Ordinary Chemical Equations
* Focus: Describe changes in the arrangement of atoms and the formation or breaking of chemical bonds.
* Involve: Electrons and the outer shells of atoms.
* Changes: Changes in the *types* of molecules present (e.g., reactants becoming products).
* Mass Conservation: Mass is strictly conserved (the total mass of reactants equals the total mass of products).
* Example:
* Combustion of methane: CH₄ + 2O₂ → CO₂ + 2H₂O
* This equation shows the rearrangement of atoms to form carbon dioxide and water.
Nuclear Equations
* Focus: Describe changes in the nucleus of an atom, involving protons, neutrons, and sometimes electrons.
* Involve: Protons, neutrons, and sometimes electrons.
* Changes: Changes in the *identity* of elements (e.g., radioactive decay, nuclear fission, nuclear fusion).
* Mass Conservation: Mass is not always strictly conserved due to the conversion of mass into energy (E=mc²).
* Example:
* Alpha decay of uranium-238: ²³⁸U → ²³⁴Th + ⁴He
* This equation shows the uranium-238 nucleus decaying into thorium-234 and an alpha particle (helium nucleus).
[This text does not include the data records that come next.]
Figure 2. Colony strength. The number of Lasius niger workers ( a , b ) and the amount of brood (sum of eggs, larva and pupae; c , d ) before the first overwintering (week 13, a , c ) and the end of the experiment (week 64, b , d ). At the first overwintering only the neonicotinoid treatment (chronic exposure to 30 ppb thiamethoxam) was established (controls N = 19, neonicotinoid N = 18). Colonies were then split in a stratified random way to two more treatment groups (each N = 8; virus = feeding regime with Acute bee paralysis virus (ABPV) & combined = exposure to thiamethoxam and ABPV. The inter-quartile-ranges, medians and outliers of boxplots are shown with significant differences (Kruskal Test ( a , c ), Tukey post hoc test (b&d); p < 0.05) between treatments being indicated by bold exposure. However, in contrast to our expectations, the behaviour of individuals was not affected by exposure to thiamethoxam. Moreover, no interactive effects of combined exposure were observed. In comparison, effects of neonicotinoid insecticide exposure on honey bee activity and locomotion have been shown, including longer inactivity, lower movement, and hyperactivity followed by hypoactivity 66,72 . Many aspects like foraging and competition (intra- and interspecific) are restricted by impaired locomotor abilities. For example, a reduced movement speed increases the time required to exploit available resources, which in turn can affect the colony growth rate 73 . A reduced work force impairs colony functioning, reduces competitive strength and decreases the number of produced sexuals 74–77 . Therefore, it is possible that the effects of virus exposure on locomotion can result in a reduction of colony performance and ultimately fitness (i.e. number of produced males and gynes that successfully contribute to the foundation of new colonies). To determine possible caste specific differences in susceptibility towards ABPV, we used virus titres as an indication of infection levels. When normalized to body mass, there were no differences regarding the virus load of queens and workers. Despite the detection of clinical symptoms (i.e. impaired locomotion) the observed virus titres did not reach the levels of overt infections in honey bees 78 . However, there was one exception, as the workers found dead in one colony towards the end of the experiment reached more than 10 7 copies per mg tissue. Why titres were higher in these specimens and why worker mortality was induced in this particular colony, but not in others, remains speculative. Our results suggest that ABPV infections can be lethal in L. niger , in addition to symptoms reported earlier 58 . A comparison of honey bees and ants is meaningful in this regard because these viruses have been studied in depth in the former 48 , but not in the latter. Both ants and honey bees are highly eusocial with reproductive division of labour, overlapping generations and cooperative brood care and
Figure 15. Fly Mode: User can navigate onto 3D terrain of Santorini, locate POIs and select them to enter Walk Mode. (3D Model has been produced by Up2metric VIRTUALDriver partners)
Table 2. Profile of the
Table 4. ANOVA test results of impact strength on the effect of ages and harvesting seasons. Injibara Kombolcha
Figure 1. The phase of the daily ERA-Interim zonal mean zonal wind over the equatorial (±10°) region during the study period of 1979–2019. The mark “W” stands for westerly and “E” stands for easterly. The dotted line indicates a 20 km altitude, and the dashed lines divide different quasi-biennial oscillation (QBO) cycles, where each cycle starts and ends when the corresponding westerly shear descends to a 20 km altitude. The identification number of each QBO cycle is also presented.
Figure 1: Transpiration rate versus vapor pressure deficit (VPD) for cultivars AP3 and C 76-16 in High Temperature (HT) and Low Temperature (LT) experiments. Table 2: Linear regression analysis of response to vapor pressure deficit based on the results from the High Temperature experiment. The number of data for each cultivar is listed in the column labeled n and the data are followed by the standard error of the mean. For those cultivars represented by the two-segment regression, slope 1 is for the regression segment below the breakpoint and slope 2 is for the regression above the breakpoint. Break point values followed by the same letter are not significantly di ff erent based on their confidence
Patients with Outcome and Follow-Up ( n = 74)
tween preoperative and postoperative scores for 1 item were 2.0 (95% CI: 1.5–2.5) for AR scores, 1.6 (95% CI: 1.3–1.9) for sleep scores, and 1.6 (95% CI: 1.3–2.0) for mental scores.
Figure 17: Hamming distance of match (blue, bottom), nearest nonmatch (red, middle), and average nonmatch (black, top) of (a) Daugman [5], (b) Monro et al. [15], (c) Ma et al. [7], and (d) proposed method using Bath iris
Key Differences in a Nutshell:
* Scope: Chemical equations deal with the outer shells of atoms, while nuclear equations deal with the nucleus.
* Elements: Chemical equations may change the types of molecules but not the elements involved. Nuclear equations can change the elements themselves.
* Mass Conservation: Chemical equations strictly conserve mass. Nuclear equations may not conserve mass due to energy release.
Additional Notes:
* Conservation of Charge: Both types of equations must conserve charge (the sum of charges on the reactant side equals the sum of charges on the product side).
* Notation: Nuclear equations use superscripts for mass numbers and subscripts for atomic numbers, while chemical equations typically use symbols and numbers for the elements and their quantities.